··· Provided data ···

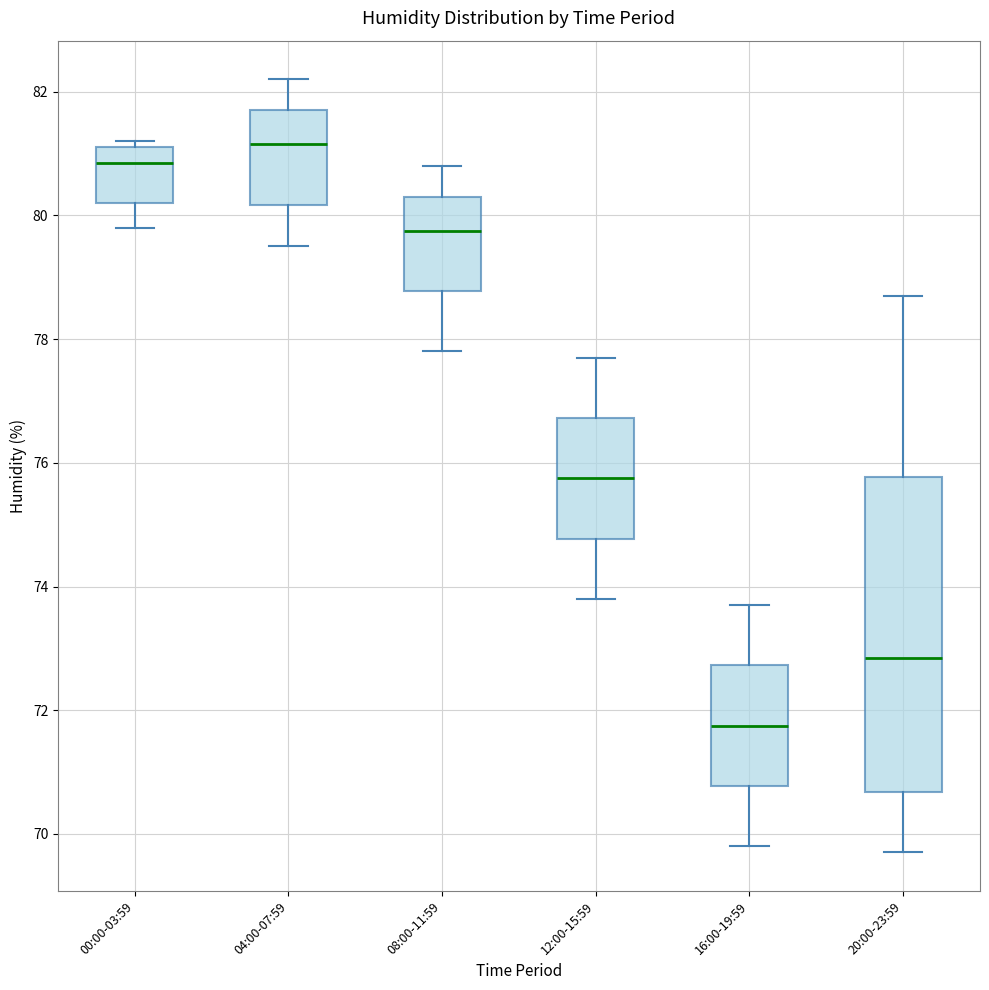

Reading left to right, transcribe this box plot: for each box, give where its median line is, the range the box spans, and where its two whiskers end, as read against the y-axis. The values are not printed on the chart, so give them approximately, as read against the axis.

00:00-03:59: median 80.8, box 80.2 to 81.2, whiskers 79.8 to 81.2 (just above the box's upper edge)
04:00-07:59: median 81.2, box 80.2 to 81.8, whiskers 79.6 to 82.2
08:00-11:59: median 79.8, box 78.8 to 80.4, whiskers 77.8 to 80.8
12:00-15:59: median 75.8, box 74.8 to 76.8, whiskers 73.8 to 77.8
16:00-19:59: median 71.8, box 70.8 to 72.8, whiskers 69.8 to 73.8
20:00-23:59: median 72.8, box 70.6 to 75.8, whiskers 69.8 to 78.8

···
··· Provided data ···

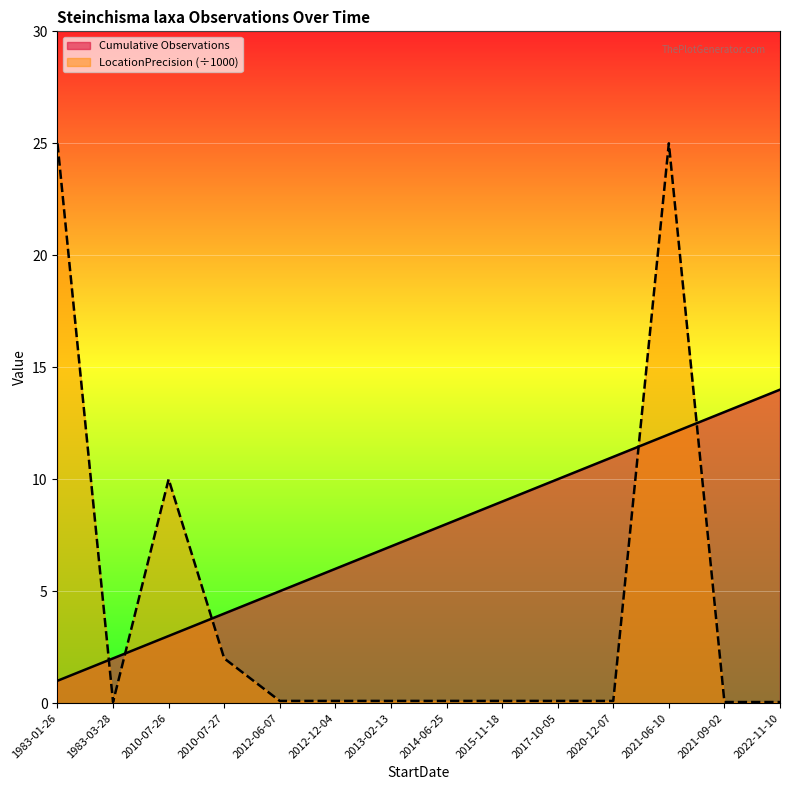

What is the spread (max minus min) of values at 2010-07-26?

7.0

···
··· Provided data ···

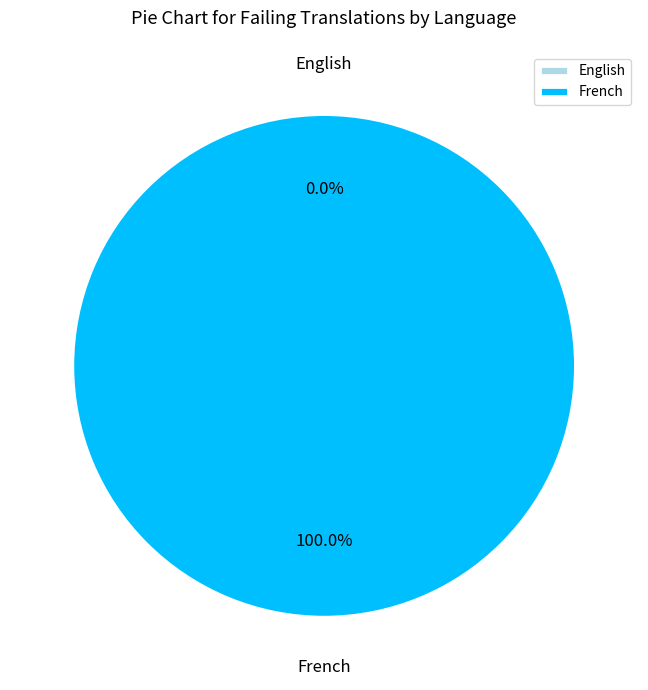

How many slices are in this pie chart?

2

···

**Work request**
Retype the lines of the data above exactly, starting at the line that contains "00:00-03:59: median 80.8, box" and ending at the line that contains "20:00-23:59: median 72.8, box", with both of those lines included.

**Answer to this task**
00:00-03:59: median 80.8, box 80.2 to 81.2, whiskers 79.8 to 81.2 (just above the box's upper edge)
04:00-07:59: median 81.2, box 80.2 to 81.8, whiskers 79.6 to 82.2
08:00-11:59: median 79.8, box 78.8 to 80.4, whiskers 77.8 to 80.8
12:00-15:59: median 75.8, box 74.8 to 76.8, whiskers 73.8 to 77.8
16:00-19:59: median 71.8, box 70.8 to 72.8, whiskers 69.8 to 73.8
20:00-23:59: median 72.8, box 70.6 to 75.8, whiskers 69.8 to 78.8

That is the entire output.